KONSEP HAK ASASI MANUSIA
UNIVERSAL DAN KONSEP HAK ASASI MANUSIA PARTIKULAR
A. Hubungan Hukum Nasional dan Hukum
Internasional
“Mengenai
hubungan antara hukum nasional dengan hukum internasional terdapat berbagai
bentuk pelaksanaan sesuai dengan hukum positip
di berbagai Negara. Berdasarkan teori transformasi dari kaum
positivist-dualist, hukum internasional baru menjadi bagian dari hukum nasional
apabila telah diundang-undangkan dengan undang-undang nasional, sedangkan
berdasarkan teori inkorporasi, hukum internasional langsung menjadi bagian dari
hukum nasional tanpa harus melalui undang-undang. Di Inggris ( termasuk
Negara-Negara persemakmuran) dan Amerika meski ada sedikit perbedaan, hukum
kebiasaan internasional dipandang sebagai bagian dari hukum nasional (
internasional law is the law of the land).Doktrin ini dikenal dengan nama
doktrin inkorporasi ( incorporation doctrine) sedangkan hukum internasional
yang bersumber dari perjanjian internasional memerlukan transformasi dengan
undang-undang ( persetujuan parlemen) untuk menjadi bagian dari hukum nasional.
Undang-Undang
Dasar 1945 tidak mengatur apakah menganut paham
transformasi atau inkorporasi. Mochtar Kusumaatmaja menyatakan bahwa hal
ini tidak berarti bahwa Indonesia tidak mengakui supremasi hukum internasional
atas hukum nasional, apalagi menarik kesimpulan bahwa Indonesia menganut
pendirian bahwa hukum nasional mengatasi hukum
internasional. Menurut beliau menarik kesimpulan demikian berarti
menentang menentang masyarakat internasional yang didasarkan atas hukum, dan
sebagai Negara yang masih muda kiranya pendirian yang demikian bukanlah
pendirian yang bijaksana. Namun demikian, meskipun pada prinsipnya Indonesia
mengakui supremasi hukum internasional tidak berarti bahwa Indonesia dengan
begitu saja menerima apa yang dinamakan hukum internasional tanpa mengkaji
kaidah-kaidah hukum internasional yang tidak jelas atau mungkin sudah berubah
sebagai refleksi dari masyarakat internasional yang sedang berubah dengan
cepat.
Dalam
masalah hubungan antara hukum nasional dan hukum internasional tersebut menurut
Mochtar Kusumaatmaja apabila menghendaki adanya masyarakat internasional yang
aman dan sejahtera maka mau tidak mau kita harus mengakui adanya hukum
internasional yang mengatur masyarakat internasional. Konsekuensinya pada
analisis terakhir hukum nasional harus tunduk pada hukum internasional.”[1]

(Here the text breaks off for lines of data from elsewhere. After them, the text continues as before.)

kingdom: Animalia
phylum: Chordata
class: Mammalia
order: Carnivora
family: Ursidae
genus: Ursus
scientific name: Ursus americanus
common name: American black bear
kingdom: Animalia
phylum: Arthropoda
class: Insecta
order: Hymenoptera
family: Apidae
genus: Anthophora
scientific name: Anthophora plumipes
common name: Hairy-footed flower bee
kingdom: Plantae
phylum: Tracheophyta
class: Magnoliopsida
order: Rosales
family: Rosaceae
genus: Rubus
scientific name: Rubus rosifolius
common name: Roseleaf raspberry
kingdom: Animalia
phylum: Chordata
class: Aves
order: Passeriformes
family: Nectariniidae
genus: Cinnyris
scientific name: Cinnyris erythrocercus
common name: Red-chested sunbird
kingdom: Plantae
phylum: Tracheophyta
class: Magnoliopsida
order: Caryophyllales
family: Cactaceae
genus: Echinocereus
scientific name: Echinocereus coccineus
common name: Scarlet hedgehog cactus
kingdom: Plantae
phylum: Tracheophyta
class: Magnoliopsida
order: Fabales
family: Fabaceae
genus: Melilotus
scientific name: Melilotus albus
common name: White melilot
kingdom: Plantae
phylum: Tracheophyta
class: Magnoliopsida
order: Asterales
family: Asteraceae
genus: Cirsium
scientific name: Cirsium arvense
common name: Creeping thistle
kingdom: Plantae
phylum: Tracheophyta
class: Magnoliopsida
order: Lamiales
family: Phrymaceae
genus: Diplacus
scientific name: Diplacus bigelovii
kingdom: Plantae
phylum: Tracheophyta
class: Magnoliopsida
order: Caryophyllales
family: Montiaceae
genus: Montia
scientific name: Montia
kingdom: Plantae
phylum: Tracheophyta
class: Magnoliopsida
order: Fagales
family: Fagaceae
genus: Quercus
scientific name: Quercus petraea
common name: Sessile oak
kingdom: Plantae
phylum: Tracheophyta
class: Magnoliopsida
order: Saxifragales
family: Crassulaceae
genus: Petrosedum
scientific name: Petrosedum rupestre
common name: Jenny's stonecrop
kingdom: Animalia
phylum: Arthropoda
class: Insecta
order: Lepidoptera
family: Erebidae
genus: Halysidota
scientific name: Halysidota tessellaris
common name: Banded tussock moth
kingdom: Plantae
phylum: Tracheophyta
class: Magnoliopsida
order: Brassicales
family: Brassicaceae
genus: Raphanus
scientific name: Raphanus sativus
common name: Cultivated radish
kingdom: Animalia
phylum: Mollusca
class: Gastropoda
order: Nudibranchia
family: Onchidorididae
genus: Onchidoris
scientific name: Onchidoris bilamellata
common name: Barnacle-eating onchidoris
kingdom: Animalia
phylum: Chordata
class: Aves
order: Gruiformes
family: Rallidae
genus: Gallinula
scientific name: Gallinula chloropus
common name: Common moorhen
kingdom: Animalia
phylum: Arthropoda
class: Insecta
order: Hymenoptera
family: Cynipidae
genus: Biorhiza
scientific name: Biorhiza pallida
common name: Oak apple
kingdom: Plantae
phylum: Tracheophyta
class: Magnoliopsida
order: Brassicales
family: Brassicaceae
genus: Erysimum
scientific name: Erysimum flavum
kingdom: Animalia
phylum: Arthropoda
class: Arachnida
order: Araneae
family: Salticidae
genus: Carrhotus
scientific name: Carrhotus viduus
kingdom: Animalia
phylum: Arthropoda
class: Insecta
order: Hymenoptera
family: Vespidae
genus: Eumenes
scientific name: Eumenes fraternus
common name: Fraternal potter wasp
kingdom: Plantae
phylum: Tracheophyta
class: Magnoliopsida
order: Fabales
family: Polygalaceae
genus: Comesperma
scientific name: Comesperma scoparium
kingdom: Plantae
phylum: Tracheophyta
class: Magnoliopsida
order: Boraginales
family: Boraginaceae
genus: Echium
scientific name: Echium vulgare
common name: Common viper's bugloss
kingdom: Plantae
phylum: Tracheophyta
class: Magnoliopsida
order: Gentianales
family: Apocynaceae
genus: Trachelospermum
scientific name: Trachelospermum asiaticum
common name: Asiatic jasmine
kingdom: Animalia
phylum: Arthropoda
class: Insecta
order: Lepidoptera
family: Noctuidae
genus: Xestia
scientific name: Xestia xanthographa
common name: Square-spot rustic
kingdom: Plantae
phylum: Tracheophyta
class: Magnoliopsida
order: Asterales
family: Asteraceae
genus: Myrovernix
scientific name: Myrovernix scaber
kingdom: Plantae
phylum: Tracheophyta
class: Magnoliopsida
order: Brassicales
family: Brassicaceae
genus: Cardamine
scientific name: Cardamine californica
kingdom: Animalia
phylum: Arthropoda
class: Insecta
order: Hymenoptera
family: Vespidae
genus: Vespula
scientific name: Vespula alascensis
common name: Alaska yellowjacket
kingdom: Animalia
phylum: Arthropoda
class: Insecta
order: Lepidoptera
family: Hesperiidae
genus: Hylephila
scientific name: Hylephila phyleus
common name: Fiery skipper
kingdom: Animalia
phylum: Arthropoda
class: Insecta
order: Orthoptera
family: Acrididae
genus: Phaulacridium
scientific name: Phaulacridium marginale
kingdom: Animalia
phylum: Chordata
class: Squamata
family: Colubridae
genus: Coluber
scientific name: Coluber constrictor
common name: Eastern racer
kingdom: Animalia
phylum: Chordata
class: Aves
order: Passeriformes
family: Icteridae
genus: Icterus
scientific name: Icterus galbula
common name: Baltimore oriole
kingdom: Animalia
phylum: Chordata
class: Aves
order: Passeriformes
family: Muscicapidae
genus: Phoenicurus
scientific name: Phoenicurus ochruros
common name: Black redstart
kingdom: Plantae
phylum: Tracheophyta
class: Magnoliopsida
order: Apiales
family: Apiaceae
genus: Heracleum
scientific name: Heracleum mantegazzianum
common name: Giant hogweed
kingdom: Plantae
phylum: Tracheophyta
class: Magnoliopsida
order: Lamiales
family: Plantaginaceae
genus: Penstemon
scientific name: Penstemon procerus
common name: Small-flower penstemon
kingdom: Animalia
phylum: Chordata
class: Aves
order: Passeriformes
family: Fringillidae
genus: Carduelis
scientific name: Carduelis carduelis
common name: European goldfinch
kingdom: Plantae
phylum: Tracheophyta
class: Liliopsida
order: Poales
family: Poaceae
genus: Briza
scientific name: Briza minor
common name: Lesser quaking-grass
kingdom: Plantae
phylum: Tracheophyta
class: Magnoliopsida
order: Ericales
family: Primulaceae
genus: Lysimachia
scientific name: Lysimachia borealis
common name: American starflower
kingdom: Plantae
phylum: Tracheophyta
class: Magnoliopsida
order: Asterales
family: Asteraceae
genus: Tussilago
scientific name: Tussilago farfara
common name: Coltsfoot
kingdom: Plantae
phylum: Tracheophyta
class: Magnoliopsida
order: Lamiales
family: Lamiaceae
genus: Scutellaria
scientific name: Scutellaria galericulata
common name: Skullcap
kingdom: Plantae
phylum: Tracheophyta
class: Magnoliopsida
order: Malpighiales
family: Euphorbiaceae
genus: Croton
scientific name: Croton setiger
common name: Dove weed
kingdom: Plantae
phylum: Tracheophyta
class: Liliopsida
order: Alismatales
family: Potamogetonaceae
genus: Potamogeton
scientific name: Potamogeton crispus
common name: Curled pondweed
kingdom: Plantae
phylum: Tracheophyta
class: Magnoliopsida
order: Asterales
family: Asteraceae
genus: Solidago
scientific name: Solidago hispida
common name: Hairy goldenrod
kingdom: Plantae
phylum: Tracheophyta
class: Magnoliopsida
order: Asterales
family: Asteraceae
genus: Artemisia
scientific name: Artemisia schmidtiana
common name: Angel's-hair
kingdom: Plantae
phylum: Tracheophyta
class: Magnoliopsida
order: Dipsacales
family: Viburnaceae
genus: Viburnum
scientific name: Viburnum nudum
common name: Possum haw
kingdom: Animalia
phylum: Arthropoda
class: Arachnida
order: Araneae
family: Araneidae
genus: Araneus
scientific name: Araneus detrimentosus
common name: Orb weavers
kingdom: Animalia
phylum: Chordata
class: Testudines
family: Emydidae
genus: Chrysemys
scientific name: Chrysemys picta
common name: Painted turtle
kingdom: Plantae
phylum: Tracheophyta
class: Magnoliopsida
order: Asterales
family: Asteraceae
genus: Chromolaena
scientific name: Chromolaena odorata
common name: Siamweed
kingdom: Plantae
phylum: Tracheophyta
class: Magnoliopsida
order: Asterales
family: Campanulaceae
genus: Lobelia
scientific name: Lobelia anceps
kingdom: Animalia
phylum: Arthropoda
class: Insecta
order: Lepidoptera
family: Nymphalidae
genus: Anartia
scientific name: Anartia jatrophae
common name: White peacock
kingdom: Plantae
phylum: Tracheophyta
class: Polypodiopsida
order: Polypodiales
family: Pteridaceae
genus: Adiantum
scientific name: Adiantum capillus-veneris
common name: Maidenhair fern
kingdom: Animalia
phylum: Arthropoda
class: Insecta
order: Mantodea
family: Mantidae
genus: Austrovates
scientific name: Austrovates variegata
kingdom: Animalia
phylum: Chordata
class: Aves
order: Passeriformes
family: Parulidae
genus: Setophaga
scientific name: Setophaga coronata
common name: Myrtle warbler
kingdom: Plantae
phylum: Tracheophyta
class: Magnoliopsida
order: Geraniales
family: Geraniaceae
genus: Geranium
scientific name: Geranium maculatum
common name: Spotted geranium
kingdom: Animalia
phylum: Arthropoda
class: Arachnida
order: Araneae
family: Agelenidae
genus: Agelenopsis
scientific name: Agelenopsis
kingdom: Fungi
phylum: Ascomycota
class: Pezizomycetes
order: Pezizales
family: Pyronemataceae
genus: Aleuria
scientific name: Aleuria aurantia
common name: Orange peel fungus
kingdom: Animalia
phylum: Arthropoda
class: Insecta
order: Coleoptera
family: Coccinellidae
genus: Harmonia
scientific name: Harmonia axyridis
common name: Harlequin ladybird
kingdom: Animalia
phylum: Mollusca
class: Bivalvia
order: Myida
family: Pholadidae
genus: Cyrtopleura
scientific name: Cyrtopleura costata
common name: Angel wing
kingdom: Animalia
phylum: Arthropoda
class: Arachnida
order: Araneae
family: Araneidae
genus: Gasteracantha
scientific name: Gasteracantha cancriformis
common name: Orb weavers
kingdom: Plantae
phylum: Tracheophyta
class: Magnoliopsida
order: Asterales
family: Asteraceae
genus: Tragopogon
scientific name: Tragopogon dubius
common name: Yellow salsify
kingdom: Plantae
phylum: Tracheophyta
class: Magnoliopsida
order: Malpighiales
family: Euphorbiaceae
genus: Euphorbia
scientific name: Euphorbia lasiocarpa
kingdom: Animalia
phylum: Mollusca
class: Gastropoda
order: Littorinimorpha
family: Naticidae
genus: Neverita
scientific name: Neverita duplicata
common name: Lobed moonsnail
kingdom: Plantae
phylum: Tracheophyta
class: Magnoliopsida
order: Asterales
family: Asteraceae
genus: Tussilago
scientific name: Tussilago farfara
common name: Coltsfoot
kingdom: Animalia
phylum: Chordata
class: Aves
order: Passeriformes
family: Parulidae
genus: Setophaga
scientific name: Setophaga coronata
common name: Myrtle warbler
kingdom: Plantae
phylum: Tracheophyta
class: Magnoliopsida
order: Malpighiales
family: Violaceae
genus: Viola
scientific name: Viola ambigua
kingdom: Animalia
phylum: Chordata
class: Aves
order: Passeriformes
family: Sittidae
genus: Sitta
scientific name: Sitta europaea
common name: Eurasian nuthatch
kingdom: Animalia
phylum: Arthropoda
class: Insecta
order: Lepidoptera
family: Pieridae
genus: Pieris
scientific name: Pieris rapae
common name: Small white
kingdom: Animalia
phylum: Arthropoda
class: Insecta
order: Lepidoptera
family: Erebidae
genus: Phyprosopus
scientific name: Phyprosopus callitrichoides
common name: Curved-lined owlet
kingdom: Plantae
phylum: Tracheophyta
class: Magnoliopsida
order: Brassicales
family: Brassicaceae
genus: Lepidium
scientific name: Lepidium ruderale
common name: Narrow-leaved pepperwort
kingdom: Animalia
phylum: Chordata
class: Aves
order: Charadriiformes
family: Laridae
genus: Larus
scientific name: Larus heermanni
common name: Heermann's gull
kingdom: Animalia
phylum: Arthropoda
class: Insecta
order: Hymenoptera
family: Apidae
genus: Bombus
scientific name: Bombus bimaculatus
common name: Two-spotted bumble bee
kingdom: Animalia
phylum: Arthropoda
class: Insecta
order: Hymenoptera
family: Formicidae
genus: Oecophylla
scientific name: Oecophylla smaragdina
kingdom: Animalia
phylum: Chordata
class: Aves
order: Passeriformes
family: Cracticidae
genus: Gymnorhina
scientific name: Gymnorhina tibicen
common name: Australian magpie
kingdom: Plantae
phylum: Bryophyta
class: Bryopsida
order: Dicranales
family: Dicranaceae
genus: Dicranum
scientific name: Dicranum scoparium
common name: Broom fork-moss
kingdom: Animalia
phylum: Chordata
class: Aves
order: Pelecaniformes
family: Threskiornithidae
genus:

“Saefullah Wiradipradja berpendapat bahwa dalam masalah
hubungan antara perjanjian internasional/hukum internasional dengan hukum
nasional, dalam praktek, Indonesia menganut paham baik inkorporasi maupun
transformasi, tidak menganut salah satu diantaranya secara mutlak. Inkorporasi
berlaku bagi perjanjian perjanjian internasional yang hanya mengikat Negara
atau badan Negara, sedangkan transformasi berlaku bagi perjanjian-perjanjian
internasional yang mengikat langsung warganegara secara individual dan badan
hukum/badan usaha. Sedang apakah ketentuan internasional atau nasional lebih
diutamakan, berdasarkan pada praktek selama ini, kelihatannya Indonesia
cenderung menganut supremasi hukum internasional, artinya Indonesia selalu
menyesuaikan peraturan perundang-undangannya ( dalam hal transformasi) terhadap
ketentuan-ketentuan yang terdapat dalam hukum internasional, khususnya perjanjian internasional.[2]
Meskipun
Mochtar Kusumaatmaja berpendapat bahwa Indonesia tidak menganut teori
transformasi, tapi langsung terikat terikat dalam kewajiban melaksanakan dan
mentaati ketentuan-ketentuan perjanjian dan konvensi yang telah disahkan tanpa
perlu mengadakan lagi undang-undang pelaksanaan,”[3]namun
beliau pun mengakui bahwa dalam beberapa hal pengundangan dalam undang-undang
nasional adalah mutlak diperlukan yakni
antara lain apabila diperlukan perubahan dalam undang-undang nasional
yang langsung menyangkut hak warga negara sebagai perorangan.[4]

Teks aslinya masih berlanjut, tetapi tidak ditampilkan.